----- MATERIAL FOR THIS EXERCISE -----
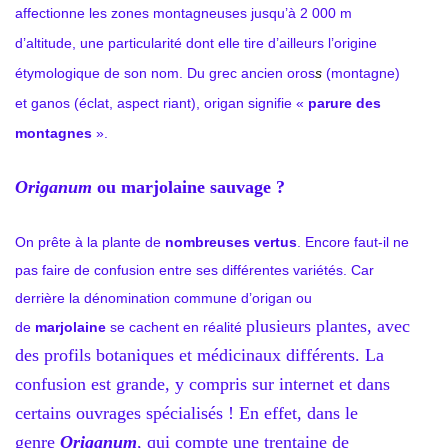
affectionne les zones montagneuses jusqu’à 2 000 m
d’altitude, une particularité dont elle tire d’ailleurs l’origine
étymologique de son nom. Du grec ancien oros
s
(montagne)
et ganos
(éclat, aspect riant), origan signifie «
parure des
montagnes
».
Origanum
ou marjolaine sauvage ?
On prête à la plante de
nombreuses vertus
. Encore faut-il ne
pas faire de confusion entre ses différentes variétés. Car
derrière la dénomination commune d’origan ou
plusieurs plantes, avec
de
marjolaine
se cachent en réalité
des profils botaniques et médicinaux différents. La
confusion est grande, y compris sur internet et dans
certains ouvrages spécialisés ! En effet, dans le
genre
Origanum
, qui compte une trentaine de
-----
**EXERCISE:**
Display every line of the data that contains the word "dans". The match is case-sensitive.

**SOLVED EXERCISE:**
confusion est grande, y compris sur internet et dans
certains ouvrages spécialisés ! En effet, dans le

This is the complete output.